YOUR INSTRUCTIONS –
Copy, from the entries below, each line where the word "START" can be found.

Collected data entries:
§ §
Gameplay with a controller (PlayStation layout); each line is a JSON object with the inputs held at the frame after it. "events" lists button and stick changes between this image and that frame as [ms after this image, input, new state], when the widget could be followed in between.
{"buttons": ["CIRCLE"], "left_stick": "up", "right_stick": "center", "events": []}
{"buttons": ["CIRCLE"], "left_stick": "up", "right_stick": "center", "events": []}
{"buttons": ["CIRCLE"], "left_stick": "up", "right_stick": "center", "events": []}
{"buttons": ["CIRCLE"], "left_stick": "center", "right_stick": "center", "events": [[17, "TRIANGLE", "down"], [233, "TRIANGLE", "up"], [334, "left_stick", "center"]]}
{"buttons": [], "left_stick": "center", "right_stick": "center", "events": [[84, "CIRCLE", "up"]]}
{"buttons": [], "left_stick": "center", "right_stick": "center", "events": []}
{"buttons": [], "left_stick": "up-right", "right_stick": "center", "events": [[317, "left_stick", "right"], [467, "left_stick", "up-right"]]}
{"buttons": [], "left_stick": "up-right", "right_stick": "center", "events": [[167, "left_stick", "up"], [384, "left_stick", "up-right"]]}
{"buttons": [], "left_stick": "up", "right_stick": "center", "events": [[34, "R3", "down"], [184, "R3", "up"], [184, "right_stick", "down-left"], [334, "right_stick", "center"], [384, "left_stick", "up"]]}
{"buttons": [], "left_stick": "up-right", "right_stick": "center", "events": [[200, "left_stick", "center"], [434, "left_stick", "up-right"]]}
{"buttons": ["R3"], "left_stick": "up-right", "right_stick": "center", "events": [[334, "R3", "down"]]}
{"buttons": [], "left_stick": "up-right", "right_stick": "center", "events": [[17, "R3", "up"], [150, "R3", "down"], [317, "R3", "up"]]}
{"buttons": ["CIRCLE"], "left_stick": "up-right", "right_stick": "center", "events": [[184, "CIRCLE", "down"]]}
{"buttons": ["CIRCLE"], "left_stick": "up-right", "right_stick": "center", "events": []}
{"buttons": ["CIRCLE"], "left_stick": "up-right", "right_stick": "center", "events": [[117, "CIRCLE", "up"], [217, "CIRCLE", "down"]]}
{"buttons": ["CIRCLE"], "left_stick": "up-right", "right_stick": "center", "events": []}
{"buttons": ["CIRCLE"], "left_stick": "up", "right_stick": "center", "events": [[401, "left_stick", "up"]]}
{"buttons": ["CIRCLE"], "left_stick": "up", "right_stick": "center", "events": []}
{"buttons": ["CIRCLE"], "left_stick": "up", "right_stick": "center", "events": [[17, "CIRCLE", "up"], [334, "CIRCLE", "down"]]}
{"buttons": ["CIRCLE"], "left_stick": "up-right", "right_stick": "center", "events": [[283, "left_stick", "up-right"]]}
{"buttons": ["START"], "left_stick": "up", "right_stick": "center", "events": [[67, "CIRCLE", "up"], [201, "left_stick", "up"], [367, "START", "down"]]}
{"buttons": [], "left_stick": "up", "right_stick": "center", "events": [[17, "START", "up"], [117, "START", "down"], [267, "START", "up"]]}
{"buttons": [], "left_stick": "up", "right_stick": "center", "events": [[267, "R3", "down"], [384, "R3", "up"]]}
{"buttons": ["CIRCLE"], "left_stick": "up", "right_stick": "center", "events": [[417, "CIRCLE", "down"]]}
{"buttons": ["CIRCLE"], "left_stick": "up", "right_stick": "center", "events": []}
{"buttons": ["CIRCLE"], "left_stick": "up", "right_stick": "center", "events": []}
§ §
OUTPUT OF THE TASK –
{"buttons": ["START"], "left_stick": "up", "right_stick": "center", "events": [[67, "CIRCLE", "up"], [201, "left_stick", "up"], [367, "START", "down"]]}
{"buttons": [], "left_stick": "up", "right_stick": "center", "events": [[17, "START", "up"], [117, "START", "down"], [267, "START", "up"]]}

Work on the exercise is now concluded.